--- begin ---

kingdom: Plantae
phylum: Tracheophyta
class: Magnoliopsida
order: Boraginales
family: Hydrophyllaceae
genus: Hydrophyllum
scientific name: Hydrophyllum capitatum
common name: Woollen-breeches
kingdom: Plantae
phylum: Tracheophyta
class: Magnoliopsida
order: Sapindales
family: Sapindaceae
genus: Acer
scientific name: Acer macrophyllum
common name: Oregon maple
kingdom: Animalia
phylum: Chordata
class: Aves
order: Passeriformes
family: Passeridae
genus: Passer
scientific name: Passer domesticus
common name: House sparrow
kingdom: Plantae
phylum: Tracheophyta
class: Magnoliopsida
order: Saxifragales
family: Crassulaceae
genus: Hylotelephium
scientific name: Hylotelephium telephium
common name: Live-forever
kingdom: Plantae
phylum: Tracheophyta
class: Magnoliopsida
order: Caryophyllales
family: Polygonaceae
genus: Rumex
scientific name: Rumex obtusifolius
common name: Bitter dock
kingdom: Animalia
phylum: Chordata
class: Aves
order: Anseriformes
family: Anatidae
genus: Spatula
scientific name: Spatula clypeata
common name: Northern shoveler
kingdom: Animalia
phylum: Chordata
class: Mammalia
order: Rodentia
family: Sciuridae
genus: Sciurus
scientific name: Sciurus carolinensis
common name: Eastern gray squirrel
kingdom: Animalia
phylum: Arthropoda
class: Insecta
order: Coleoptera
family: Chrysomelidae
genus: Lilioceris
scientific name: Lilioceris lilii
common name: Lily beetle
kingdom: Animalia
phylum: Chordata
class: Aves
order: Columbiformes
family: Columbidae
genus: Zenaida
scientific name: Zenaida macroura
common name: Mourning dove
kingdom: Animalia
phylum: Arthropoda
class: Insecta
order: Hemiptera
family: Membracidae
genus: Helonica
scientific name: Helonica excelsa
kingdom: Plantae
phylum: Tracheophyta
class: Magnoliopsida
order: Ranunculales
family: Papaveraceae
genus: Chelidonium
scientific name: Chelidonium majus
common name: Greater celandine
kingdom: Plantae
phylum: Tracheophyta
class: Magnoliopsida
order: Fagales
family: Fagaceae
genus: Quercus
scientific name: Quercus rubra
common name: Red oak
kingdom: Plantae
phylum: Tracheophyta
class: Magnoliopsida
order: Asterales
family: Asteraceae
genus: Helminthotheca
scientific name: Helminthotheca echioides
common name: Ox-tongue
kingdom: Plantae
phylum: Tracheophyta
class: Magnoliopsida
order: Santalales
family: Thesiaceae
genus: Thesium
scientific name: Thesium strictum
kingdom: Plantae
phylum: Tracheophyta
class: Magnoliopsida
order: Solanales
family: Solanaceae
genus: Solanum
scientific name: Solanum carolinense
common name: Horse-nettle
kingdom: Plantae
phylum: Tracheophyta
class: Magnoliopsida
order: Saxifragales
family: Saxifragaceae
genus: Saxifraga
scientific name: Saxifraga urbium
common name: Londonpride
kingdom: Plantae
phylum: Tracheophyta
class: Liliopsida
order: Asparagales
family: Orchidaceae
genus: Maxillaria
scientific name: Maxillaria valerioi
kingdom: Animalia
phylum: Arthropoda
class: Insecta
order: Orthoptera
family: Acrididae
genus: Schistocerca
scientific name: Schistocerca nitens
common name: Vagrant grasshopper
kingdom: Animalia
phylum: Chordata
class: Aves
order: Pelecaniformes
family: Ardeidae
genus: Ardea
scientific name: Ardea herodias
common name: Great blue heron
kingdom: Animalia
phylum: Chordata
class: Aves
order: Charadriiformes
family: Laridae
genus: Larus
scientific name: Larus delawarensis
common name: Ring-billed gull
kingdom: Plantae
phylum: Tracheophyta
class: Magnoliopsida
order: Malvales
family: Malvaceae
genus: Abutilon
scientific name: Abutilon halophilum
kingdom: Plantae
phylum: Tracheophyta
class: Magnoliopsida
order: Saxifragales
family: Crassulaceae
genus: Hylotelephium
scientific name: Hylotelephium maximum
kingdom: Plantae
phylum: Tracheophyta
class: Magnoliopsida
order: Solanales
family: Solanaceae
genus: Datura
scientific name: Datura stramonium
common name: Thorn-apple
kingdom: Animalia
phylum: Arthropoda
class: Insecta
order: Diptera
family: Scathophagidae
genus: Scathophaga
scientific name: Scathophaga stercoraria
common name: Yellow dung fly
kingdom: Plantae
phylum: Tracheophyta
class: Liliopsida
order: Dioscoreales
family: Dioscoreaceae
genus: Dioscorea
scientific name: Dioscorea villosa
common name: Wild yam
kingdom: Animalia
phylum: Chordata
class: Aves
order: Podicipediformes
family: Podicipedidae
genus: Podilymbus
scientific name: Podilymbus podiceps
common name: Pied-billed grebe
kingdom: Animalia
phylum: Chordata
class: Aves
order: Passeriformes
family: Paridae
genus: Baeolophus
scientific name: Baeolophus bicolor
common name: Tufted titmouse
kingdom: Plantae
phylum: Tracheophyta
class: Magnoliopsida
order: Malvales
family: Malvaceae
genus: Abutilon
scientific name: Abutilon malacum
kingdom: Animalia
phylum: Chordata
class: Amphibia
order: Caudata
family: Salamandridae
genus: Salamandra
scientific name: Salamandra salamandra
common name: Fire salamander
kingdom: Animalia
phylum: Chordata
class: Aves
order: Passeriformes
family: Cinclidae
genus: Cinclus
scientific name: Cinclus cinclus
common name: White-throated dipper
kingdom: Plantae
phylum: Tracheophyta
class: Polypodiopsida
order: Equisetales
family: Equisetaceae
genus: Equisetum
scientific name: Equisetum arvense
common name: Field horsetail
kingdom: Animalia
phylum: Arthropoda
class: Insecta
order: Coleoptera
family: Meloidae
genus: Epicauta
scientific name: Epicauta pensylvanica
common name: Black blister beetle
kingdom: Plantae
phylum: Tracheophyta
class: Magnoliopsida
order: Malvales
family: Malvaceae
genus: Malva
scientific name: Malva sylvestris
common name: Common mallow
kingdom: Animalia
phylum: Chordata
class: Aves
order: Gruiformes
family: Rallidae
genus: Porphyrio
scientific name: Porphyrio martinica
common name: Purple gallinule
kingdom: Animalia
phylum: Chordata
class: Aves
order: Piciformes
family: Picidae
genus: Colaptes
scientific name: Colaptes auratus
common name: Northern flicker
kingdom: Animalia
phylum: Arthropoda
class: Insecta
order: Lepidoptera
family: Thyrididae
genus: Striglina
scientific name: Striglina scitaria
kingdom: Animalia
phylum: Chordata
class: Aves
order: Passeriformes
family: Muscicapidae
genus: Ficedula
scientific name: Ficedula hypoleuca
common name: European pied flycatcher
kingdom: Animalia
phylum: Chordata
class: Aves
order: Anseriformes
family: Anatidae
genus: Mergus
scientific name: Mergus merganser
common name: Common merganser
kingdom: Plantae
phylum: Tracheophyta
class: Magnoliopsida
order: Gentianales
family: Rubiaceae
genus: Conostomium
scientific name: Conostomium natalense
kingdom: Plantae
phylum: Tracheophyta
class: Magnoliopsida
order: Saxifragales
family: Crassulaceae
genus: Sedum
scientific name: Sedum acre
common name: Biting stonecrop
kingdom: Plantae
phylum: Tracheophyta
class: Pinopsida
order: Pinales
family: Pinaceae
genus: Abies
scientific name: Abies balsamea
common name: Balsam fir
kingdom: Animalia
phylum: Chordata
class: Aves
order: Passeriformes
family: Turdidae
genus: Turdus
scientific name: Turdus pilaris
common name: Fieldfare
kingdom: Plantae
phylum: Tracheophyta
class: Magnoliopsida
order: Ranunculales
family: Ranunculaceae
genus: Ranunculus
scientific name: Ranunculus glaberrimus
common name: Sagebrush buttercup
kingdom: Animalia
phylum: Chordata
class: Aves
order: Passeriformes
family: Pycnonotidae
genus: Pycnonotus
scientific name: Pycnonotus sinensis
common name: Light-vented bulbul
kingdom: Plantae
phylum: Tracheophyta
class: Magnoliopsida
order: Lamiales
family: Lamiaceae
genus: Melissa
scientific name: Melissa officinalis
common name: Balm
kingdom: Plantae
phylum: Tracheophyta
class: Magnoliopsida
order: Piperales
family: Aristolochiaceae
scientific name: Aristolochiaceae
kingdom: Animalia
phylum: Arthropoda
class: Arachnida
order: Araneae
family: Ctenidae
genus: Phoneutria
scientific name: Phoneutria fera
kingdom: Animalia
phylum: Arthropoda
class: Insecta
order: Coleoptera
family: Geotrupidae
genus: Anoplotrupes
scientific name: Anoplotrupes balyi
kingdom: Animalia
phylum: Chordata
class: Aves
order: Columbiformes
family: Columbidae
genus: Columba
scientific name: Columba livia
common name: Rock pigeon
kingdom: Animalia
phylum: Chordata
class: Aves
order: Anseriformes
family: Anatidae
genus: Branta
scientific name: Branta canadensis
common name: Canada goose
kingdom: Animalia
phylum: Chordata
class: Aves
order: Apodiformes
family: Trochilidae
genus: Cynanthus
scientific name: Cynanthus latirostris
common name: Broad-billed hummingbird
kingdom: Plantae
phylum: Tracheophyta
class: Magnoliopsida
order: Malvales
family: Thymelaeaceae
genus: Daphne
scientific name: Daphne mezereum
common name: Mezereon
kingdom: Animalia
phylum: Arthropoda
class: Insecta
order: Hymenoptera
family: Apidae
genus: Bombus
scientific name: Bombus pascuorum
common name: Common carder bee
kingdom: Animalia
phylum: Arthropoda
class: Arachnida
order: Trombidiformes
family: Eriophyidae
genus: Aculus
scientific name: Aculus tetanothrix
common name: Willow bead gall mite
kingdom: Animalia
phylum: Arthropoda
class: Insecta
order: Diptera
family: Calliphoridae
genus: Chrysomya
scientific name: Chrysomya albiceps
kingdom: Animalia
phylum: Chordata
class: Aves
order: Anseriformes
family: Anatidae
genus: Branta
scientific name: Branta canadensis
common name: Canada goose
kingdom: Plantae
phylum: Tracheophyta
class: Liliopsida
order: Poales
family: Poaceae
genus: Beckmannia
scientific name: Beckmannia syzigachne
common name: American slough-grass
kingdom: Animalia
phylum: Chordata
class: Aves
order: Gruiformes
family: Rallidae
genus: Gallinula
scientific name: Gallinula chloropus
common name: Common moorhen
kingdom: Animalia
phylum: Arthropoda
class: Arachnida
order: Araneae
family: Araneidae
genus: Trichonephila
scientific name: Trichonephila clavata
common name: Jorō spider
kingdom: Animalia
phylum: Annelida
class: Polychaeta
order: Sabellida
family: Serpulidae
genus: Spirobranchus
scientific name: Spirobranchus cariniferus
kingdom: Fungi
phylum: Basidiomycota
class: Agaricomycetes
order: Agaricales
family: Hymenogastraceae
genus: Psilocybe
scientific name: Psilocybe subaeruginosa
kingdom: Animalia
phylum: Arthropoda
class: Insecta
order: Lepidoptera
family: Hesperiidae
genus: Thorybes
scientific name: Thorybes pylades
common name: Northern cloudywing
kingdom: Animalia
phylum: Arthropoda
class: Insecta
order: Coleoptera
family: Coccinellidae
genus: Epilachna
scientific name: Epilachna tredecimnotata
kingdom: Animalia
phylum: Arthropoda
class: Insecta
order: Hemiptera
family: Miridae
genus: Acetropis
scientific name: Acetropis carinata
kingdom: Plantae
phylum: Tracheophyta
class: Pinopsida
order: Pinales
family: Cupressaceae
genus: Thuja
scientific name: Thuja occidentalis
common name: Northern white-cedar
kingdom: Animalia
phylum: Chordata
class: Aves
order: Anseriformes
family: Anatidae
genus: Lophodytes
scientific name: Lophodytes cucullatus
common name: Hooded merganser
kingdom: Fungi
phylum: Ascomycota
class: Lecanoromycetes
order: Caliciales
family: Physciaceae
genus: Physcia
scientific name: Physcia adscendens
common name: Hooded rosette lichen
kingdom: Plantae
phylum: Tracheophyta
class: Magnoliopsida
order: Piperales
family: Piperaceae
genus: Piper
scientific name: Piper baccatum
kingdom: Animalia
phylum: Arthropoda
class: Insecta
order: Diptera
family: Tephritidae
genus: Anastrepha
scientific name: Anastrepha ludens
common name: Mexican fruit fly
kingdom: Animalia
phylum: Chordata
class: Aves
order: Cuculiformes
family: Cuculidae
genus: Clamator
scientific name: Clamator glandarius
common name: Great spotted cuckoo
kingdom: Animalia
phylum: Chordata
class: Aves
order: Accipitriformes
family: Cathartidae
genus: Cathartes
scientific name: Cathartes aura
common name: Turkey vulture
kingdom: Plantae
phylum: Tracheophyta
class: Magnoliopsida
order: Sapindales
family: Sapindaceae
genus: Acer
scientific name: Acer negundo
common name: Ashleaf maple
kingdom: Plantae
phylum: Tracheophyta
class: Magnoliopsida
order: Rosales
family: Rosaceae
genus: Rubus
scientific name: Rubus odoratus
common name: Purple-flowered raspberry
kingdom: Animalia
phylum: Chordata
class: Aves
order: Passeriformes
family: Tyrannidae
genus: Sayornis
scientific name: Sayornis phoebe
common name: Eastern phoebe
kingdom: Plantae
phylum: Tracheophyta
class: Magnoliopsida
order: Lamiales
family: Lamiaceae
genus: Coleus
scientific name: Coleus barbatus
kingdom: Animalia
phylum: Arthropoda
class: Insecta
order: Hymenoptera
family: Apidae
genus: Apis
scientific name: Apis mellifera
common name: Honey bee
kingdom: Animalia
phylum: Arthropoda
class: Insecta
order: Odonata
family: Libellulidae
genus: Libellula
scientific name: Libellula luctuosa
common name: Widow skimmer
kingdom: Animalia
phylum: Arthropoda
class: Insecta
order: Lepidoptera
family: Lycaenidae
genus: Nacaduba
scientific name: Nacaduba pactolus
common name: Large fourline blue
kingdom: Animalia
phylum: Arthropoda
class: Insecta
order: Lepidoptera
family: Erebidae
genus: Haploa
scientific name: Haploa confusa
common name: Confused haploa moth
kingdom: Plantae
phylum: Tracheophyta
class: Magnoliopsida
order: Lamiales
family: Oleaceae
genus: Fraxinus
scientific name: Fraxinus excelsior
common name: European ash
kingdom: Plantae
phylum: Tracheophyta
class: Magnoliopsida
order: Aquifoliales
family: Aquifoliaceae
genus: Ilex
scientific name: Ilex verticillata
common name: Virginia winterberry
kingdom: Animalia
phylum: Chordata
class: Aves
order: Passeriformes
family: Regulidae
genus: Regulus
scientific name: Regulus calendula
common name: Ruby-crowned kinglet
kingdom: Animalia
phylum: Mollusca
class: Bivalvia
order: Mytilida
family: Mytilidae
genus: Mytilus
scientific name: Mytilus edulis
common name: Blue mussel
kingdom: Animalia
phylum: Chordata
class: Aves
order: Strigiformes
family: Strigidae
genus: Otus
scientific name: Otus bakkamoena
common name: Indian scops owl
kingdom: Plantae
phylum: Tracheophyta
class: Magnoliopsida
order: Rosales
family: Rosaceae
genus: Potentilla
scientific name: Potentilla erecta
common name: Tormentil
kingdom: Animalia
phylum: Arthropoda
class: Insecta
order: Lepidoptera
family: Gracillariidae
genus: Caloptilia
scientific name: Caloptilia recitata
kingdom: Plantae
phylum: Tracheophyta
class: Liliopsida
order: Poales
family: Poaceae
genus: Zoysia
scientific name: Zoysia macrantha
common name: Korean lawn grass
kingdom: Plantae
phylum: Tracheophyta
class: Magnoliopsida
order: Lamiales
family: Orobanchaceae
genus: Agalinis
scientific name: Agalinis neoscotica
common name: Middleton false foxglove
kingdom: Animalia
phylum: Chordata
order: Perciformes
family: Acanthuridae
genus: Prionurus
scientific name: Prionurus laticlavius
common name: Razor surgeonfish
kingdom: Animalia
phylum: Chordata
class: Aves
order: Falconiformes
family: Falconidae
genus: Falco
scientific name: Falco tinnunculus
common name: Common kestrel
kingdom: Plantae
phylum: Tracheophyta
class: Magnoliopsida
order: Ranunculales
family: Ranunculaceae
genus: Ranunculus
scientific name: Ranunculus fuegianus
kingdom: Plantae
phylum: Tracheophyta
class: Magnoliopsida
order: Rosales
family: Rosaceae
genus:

--- end ---

▸ WHAT THE EXERCISE ASKS:
Copy the lines from the one holding "scientific name: Bombus pascuorum" through the one holding "common name: Jorō spider", inclusive, swapping every "common name" for "vernacular name" and leaving everything else unchanged. Give back only those lines.

▸ COMPLETE RESPONSE:
scientific name: Bombus pascuorum
vernacular name: Common carder bee
kingdom: Animalia
phylum: Arthropoda
class: Arachnida
order: Trombidiformes
family: Eriophyidae
genus: Aculus
scientific name: Aculus tetanothrix
vernacular name: Willow bead gall mite
kingdom: Animalia
phylum: Arthropoda
class: Insecta
order: Diptera
family: Calliphoridae
genus: Chrysomya
scientific name: Chrysomya albiceps
kingdom: Animalia
phylum: Chordata
class: Aves
order: Anseriformes
family: Anatidae
genus: Branta
scientific name: Branta canadensis
vernacular name: Canada goose
kingdom: Plantae
phylum: Tracheophyta
class: Liliopsida
order: Poales
family: Poaceae
genus: Beckmannia
scientific name: Beckmannia syzigachne
vernacular name: American slough-grass
kingdom: Animalia
phylum: Chordata
class: Aves
order: Gruiformes
family: Rallidae
genus: Gallinula
scientific name: Gallinula chloropus
vernacular name: Common moorhen
kingdom: Animalia
phylum: Arthropoda
class: Arachnida
order: Araneae
family: Araneidae
genus: Trichonephila
scientific name: Trichonephila clavata
vernacular name: Jorō spider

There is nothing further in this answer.